Director General, Homeland Security Group

Chloe Squires


Chloe Squires is the Director General for Homeland Security in the Home Office.

Prior to this appointment, she was Director National Security in the Home Office and led on a range of national security issues including aspects of counter-terrorism, the domestic response to hostile state activity, implementation of the UK’s Investigatory Powers Act and associated oversight mechanisms, the operational relationship with MI5 and the use of national security related immigration and disruption powers.

After graduating with a degree in History from Oxford University, Chloe joined the UK Civil Service fast stream. She has spent most of her career working in the national security sphere on both domestic and international issues including stints in the FCDO and Cabinet Office. Amongst other areas she has led on NATO, national security legislation and compliance and crisis management.
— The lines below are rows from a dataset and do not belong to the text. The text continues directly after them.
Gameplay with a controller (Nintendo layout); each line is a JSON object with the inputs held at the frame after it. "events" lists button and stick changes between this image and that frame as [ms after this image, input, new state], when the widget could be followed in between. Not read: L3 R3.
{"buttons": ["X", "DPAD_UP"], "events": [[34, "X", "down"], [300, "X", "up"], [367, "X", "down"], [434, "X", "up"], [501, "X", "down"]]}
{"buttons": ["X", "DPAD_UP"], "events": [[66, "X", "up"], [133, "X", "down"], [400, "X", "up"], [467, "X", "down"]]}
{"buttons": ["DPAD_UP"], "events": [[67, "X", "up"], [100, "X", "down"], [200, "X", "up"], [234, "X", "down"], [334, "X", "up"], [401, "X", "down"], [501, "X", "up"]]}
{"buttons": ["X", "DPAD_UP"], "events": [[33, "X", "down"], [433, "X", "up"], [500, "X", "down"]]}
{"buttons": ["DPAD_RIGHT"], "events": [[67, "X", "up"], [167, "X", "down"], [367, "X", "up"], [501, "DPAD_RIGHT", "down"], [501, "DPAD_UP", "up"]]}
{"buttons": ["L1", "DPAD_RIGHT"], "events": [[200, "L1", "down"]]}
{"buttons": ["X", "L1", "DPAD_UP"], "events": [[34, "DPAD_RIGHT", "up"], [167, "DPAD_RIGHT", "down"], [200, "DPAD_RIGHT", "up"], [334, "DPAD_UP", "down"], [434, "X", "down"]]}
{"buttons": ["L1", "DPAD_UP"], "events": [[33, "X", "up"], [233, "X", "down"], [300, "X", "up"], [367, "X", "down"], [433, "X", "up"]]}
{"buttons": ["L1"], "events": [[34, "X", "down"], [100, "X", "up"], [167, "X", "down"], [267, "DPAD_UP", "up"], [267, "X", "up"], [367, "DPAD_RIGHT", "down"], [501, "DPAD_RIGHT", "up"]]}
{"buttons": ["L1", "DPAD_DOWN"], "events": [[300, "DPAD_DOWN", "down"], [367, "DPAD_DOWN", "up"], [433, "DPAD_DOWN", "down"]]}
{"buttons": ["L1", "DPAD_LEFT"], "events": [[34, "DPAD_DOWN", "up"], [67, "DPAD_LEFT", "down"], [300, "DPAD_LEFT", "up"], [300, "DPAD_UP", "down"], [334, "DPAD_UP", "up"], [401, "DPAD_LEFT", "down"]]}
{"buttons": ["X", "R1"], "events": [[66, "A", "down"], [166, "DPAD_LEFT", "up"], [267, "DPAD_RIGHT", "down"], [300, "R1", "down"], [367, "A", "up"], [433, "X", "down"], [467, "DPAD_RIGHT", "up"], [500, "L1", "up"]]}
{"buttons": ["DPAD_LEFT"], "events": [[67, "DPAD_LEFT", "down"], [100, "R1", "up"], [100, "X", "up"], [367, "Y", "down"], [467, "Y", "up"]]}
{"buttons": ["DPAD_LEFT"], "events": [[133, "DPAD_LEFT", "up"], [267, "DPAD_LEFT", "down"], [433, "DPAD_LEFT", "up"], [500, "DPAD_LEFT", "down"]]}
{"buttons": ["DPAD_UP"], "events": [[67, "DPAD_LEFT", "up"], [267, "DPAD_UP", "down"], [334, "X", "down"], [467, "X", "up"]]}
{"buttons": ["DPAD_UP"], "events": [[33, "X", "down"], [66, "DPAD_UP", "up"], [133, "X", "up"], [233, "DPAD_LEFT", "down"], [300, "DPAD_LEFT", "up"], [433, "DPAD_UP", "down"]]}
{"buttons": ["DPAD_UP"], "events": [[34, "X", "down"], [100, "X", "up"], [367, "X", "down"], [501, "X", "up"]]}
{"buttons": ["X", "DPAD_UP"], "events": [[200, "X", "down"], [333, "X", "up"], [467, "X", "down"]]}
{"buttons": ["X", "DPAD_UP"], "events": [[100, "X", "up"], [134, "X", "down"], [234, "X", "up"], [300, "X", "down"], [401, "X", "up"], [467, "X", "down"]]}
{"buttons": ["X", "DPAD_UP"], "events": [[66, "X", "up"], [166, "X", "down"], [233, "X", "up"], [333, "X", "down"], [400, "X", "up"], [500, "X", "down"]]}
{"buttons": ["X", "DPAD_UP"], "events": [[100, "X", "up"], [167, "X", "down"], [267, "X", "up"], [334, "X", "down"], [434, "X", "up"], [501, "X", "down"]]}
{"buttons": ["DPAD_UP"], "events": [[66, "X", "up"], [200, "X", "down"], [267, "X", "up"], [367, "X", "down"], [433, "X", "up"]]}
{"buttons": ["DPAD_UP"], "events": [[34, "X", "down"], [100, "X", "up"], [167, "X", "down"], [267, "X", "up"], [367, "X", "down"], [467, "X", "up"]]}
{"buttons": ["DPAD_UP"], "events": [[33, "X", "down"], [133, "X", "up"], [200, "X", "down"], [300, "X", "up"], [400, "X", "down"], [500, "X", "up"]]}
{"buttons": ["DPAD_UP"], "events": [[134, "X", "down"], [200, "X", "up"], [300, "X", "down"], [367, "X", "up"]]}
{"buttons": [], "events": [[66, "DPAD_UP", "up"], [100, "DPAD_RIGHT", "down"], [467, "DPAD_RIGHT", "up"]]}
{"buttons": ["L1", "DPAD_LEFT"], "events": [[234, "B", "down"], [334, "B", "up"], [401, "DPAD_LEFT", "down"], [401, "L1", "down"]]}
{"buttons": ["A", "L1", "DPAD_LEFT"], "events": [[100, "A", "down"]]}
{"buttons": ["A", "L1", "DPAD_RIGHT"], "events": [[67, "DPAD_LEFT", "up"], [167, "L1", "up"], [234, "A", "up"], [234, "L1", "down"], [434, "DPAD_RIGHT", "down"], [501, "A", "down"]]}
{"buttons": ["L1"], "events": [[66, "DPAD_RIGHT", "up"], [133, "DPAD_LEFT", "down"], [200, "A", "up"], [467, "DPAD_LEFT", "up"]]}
Cyber security has been a theme throughout Chloe’s career, having jointly authored the UK’s first Cyber Security Strategy. She has since worked as both Director Cyber in the FCDO and as Director of Strategy, as part of the team who set up the UK’s National Cyber Security Centre in 2016 in GCHQ.

Chloe is married with a young daughter who occupies most of her spare time! She is also trustee of a community garden near her home in north London.

Director General, Homeland Security Group

The Homeland Security Group sits at the heart of the UK’s national security system, setting strategic direction and playing a crucial enabling role in national security and law enforcement operations.

Its mission is to reduce national security risks to the UK’s people, prosperity and freedoms. It focuses on the highest harm risks to the homeland, whether from terrorists, state actors, or cyber and economic criminals.

The Homeland Security Group:

  • provides system leadership for counter-terrorism and the domestic response to state threats
  • provides joint leadership for countering illicit finance and economic crime
  • maintains and delivers the legal and policy frameworks for some of the most important national security and policing powers, in particular investigatory powers, and delivers crucial investigative capabilities, including communications data
  • facilitates the warrantry for the use of policing and investigatory powers and the oversight of operational partners
  • coordinates the operational response to a domestic national security incident including by facilitating COBR and authorising military assets during an ongoing terrorist incident
  • supports sensitive immigration decisions needed as part of a live incident and on a routine basis
  • makes a critical contribution to harnessing cutting-edge capabilities and building UK cyber power by:

    • leading efforts to deliver next-generation interception of communications
    • providing critical investment in science and technology to anticipate the emerging technologies of the future.